## GOALS
• a. Name every macro defined with #define in the forum thread about bitwise macros below.
• b. In the forum thread about bitwise macros below, what value is NBBY defined as?
• c. Carry on writing the forum thread about bitwise macros below from the point where it stops.

## PASSAGE TO READ
::::::::

Having trouble understanding these bitwise macros

[Krumble Bunk]

Hello!

First things first (but not necessarily in that order), this is a
really great group, and has helped me understand more and more C
everytime I read the postings, so thanks for a great learning
environment!

I am having difficulty understanding this bitwise macro (i've recently
moved into working on these, using OpenSolaris source code -
magnificent learning resource btw!)

#define setbit(a, i) ((a)[(i)/NBBY] |= 1<<((i)%NBBY))
#define clrbit(a, i) ((a)[(i)/NBBY] &= ~(1<<((i)%NBBY)))
#define isset(a, i) ((a)[(i)/NBBY] & (1<<((i)%NBBY)))

where NBBY is defined as 8

I imagine that "a" is a 32bit int, and i is the position of the bit in
the word/int that wants to be set. I don't understand why they divide
by NBBY though? I sort of understand the rest, but if someone could
perhaps spare the time to explain the "setbit" macro, i can extrapolate
the rest for myself.

Many thanks!!

KB

 

[Skarmander]

Hello!

First things first (but not necessarily in that order), this is a
really great group, and has helped me understand more and more C
everytime I read the postings, so thanks for a great learning
environment!

I am having difficulty understanding this bitwise macro (i've recently
moved into working on these, using OpenSolaris source code -
magnificent learning resource btw!)

#define setbit(a, i) ((a)[(i)/NBBY] |= 1<<((i)%NBBY))
#define clrbit(a, i) ((a)[(i)/NBBY] &= ~(1<<((i)%NBBY)))
#define isset(a, i) ((a)[(i)/NBBY] & (1<<((i)%NBBY)))

::::::::

## Raw entries
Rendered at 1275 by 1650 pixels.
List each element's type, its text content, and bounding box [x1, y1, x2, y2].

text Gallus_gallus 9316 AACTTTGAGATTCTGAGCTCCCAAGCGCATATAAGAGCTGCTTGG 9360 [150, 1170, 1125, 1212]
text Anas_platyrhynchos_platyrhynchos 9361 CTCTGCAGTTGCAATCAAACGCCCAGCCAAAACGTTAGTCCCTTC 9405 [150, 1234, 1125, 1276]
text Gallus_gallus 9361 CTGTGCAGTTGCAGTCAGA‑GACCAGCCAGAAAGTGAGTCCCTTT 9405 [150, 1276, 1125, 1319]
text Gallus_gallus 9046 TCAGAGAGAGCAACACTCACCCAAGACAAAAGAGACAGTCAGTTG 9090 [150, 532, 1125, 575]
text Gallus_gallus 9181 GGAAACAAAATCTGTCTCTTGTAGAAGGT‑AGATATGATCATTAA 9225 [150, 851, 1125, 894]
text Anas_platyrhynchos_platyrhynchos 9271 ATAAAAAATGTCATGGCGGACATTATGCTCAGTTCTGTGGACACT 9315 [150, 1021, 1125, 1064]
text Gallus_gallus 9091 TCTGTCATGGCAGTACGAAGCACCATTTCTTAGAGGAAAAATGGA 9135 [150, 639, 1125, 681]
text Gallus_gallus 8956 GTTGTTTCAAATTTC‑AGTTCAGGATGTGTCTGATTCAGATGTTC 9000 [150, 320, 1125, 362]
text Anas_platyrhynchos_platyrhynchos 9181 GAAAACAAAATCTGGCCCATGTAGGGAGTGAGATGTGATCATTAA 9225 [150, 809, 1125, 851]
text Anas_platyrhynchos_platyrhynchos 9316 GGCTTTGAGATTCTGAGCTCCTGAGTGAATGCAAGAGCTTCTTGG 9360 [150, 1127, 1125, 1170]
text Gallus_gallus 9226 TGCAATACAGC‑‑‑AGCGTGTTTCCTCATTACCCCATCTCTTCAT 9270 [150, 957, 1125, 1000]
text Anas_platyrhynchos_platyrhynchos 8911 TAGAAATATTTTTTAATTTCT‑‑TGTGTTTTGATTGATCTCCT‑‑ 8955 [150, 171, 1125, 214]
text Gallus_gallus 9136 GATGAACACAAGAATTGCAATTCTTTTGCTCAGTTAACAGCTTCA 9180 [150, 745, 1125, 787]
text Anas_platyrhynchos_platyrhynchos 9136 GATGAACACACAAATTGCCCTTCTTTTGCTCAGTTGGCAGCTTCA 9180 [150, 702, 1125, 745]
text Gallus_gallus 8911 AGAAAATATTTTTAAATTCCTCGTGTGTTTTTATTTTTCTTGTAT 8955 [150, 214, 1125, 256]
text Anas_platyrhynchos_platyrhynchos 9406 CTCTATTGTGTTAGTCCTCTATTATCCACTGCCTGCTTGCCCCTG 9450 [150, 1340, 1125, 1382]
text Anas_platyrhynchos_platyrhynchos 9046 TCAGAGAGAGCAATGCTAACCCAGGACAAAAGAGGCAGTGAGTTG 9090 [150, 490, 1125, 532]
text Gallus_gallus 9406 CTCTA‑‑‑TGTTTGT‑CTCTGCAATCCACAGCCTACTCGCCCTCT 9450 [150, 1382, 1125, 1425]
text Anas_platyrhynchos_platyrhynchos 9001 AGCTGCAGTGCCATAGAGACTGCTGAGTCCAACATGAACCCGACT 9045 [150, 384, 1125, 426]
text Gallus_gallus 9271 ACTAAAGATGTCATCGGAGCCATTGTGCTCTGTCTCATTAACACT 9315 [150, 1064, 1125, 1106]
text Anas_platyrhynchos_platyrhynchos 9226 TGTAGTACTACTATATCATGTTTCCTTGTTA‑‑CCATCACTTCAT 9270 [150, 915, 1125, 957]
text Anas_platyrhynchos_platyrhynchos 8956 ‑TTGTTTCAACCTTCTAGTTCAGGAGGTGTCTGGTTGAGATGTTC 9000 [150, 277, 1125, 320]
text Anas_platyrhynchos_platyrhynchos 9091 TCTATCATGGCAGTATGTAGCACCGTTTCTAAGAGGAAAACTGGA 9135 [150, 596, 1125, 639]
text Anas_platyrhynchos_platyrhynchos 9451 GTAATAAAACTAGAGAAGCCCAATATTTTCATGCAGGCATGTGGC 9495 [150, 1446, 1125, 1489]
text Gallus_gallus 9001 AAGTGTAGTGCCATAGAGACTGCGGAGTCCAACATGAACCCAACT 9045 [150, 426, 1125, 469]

::::::::

## SOLVED PROBLEMS
• a. setbit, clrbit, isset

• b. NBBY is defined as 8.

• c.
where NBBY is defined as 8

I imagine that "a" is a 32bit int, and i is the position of the bit in
the word/int that wants to be set. I don't understand why they divide
by NBBY though? I sort of understand the rest, but if someone could
perhaps spare the time to explain the "setbit" macro, i can extrapolate
the rest for myself.

No, 'a' is not an int. It can't be, because the indexing operator []
couldn't be applied.

These macros are intended to maintain a bit array, where it is assumed
that there are at least NBBY (Number of Bits per BYte, I assume) bits to
every element of a (that is, 'a' will probably be of type 'unsigned
char[]', for some size).

They say a picture's worth a thousand words. Imagine 'a' like this

a[0] a[1] a[2]
01234567 01234567 01234567
01010011 01000101 01011000 ...

Here setbit(a, 14) expands to ((a)[14/8] |= (1 << (14%8)), hence a[1] |=
1 << 6, setting bit 6 of a[1], which is the 15th bit in the collection.

S.

 

[pemo]

Hello!

First things first (but not necessarily in that order), this is a
really great group, and has helped me understand more and more C
everytime I read the postings, so thanks for a great learning
environment!

I am having difficulty understanding this bitwise macro (i've recently
moved into working on these, using OpenSolaris source code -
magnificent learning resource btw!)

#define setbit(a, i) ((a)[(i)/NBBY] |= 1<<((i)%NBBY))
#define clrbit(a, i) ((a)[(i)/NBBY] &= ~(1<<((i)%NBBY)))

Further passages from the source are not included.